TESTO DELLA PAGINA ->
#####

# Pazzini: gol al Real Madrid al debutto col Levante. Video.



## admin (3 Febbraio 2018)

Una serata che Pazzini ricorderà per tutta la vita, probabilmente. L'attaccante italiano, al debutto con la maglia del Levante, ha timbrato, all'89', il gol del definitivo 2-2 nel match tra lo stesso Levante ed il Real Madrid.

Video qui in basso al secondo post.


----------



## admin (3 Febbraio 2018)




----------



## Roten1896 (3 Febbraio 2018)

che grande il pazzo, sono contentissimo per lui del quale conserverò comunque un buon ricordo
sicuramente non tra i più forti attaccanti che abbiamo avuto, ma mai scarso quando il bidone croato


----------



## Super_Lollo (3 Febbraio 2018)

Grande pazzo , ha comunque dimostrato sempre di essere un professionista


----------



## Now i'm here (3 Febbraio 2018)

è stato più degno lui con la nostra maglia di tanti altri, uno a caso kalinic.


----------



## Freddy Manson (4 Febbraio 2018)

Sono contento per lui.


----------



## tonilovin93 (4 Febbraio 2018)

Ma perché non prenderlo al posto del ciuccio croato


----------



## FiglioDelDioOdino (4 Febbraio 2018)

Gli vanno bene i debutti. Ricordo che segnò al debutto con l' Italia a Wembley se non erro.


----------



## vannu994 (4 Febbraio 2018)

Grande Pazzo!


----------



## Dany20 (4 Febbraio 2018)

Ridendo e scherzando Pazzini sarebbe titolare anche in questo Milan povero di certezze in attacco.


----------



## Interista Diventi Pazzo (4 Febbraio 2018)

Grande Pazzo!


----------



## Milo (4 Febbraio 2018)

Lo amo, e il verona muto


----------



## Stanis La Rochelle (4 Febbraio 2018)

Non capisco perché è stato sbolognato così. Pazzini è un buon attaccante e un professionista serio. Come è possibile che non trovasse spazio nel verona poi?


----------

#####

DATI IN INGRESSO ->
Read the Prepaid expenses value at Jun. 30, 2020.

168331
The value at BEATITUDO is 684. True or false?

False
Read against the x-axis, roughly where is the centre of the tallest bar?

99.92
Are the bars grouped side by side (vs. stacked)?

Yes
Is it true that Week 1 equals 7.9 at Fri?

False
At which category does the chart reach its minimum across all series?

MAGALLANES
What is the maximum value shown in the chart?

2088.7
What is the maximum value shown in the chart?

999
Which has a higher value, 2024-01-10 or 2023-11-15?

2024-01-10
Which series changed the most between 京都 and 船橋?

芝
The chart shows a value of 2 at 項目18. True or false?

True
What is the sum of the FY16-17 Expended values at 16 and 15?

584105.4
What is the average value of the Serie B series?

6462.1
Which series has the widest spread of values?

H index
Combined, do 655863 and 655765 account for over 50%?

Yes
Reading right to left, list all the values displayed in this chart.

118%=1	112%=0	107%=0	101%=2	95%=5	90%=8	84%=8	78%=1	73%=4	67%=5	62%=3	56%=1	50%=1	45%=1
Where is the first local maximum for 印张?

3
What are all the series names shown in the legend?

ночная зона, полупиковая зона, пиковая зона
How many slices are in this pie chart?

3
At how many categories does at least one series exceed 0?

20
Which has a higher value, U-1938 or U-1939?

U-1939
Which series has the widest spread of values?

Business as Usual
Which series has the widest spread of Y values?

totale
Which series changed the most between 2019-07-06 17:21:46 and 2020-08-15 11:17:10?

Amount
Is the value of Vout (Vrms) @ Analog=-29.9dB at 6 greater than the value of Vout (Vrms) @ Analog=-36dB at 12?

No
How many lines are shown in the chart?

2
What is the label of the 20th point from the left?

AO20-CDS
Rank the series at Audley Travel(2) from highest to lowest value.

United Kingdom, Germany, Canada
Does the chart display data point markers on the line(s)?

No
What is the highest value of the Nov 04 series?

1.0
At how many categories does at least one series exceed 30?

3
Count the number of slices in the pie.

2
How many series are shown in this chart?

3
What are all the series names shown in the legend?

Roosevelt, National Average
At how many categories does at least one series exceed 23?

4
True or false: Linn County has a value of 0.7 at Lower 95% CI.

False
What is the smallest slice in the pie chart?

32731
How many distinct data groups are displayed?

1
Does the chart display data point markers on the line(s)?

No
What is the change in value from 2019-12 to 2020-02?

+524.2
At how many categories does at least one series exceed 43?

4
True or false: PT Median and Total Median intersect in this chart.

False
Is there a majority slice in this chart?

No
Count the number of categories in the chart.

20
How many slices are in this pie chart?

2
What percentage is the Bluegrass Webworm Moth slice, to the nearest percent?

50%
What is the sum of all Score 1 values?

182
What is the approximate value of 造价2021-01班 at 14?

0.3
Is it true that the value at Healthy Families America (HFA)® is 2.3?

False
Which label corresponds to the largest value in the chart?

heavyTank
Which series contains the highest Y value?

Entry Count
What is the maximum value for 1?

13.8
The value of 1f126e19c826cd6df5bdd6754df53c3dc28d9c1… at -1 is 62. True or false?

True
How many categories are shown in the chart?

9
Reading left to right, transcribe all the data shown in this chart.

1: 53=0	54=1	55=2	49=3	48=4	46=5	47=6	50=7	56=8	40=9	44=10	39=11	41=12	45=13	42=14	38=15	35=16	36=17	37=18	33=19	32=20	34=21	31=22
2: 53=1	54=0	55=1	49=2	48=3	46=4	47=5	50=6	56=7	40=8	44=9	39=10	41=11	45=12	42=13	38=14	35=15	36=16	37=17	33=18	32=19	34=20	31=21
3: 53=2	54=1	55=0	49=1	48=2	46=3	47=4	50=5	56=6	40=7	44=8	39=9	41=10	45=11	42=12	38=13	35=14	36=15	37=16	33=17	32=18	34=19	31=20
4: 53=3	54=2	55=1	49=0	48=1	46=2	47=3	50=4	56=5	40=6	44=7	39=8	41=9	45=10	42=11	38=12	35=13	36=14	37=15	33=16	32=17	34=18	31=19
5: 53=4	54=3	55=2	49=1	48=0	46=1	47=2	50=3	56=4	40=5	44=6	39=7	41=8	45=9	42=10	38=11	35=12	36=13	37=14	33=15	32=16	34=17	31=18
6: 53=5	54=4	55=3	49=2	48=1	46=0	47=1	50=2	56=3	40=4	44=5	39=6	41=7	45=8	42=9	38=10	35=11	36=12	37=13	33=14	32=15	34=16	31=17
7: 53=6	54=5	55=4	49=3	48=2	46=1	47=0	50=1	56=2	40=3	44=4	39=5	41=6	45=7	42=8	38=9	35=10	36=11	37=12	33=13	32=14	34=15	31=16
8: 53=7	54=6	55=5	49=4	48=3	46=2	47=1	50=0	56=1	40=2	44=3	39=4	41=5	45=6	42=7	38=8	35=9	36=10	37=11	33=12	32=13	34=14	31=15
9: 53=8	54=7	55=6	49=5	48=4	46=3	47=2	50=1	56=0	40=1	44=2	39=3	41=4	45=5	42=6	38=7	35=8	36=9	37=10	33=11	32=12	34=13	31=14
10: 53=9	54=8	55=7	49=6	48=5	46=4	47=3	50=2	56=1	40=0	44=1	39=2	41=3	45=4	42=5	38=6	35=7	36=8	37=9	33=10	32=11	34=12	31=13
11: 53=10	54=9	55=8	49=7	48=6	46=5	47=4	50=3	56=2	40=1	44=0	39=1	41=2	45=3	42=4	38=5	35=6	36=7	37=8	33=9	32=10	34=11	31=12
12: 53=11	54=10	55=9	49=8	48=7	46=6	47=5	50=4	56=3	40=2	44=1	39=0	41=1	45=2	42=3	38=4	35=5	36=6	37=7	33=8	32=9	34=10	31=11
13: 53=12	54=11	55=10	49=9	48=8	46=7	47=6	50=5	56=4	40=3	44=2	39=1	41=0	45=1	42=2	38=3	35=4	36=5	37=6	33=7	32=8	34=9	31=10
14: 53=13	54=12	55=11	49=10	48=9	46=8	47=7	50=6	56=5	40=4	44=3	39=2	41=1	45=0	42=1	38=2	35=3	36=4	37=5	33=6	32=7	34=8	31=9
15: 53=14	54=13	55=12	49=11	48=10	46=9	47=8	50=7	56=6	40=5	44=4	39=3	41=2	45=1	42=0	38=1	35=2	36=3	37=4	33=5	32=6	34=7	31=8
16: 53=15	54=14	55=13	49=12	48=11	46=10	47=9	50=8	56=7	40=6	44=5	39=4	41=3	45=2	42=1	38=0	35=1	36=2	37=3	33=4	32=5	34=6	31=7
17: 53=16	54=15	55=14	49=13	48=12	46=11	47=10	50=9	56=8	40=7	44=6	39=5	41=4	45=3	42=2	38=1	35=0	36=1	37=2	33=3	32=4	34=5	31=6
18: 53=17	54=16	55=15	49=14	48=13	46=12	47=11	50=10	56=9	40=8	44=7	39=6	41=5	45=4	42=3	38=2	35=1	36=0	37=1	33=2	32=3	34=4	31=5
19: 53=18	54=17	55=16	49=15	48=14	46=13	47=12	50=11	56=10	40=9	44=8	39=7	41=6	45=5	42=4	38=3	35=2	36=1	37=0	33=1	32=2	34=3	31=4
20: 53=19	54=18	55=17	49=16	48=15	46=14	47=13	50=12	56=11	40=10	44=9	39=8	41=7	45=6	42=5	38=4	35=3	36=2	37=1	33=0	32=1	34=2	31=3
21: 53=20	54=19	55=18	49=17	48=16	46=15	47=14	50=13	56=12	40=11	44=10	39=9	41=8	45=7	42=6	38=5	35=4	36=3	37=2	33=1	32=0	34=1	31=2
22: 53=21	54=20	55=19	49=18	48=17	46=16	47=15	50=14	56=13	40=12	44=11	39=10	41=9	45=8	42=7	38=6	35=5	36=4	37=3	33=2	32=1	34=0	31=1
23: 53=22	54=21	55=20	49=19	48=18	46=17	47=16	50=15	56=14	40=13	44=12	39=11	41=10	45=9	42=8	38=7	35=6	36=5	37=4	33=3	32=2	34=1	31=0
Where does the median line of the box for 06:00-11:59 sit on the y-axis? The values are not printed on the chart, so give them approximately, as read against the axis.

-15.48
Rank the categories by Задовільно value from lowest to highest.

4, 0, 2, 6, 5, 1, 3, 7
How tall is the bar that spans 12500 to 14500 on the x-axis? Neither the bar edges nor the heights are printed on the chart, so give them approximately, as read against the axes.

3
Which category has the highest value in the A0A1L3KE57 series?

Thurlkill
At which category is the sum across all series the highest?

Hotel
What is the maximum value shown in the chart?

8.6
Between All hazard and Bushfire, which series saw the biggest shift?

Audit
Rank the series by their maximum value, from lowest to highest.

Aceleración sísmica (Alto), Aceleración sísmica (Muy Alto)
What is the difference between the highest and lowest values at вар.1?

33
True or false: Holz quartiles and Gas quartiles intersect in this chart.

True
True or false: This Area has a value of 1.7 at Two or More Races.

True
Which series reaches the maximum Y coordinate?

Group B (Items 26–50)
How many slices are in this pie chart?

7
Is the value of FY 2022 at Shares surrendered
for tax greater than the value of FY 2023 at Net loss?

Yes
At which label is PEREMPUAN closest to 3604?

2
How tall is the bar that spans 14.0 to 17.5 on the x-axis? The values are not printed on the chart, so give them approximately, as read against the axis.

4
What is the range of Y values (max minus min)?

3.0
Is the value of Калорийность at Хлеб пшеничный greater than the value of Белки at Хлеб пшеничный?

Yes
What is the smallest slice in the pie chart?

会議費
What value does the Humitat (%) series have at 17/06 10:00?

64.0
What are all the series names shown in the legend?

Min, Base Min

#####

COMPITI DA SVOLGERE ->
a. Nella discussione su Pazzini, a quale minuto l'attaccante ha segnato il gol del 2-2 contro il Real Madrid?
b. Estrai dai dati ogni riga che contiene la parola "intersect" e ricopiala. Maiuscole e minuscole contano.

RISPOSTE FORNITE ->
a. All'89'.

b.
True or false: PT Median and Total Median intersect in this chart.
True or false: Holz quartiles and Gas quartiles intersect in this chart.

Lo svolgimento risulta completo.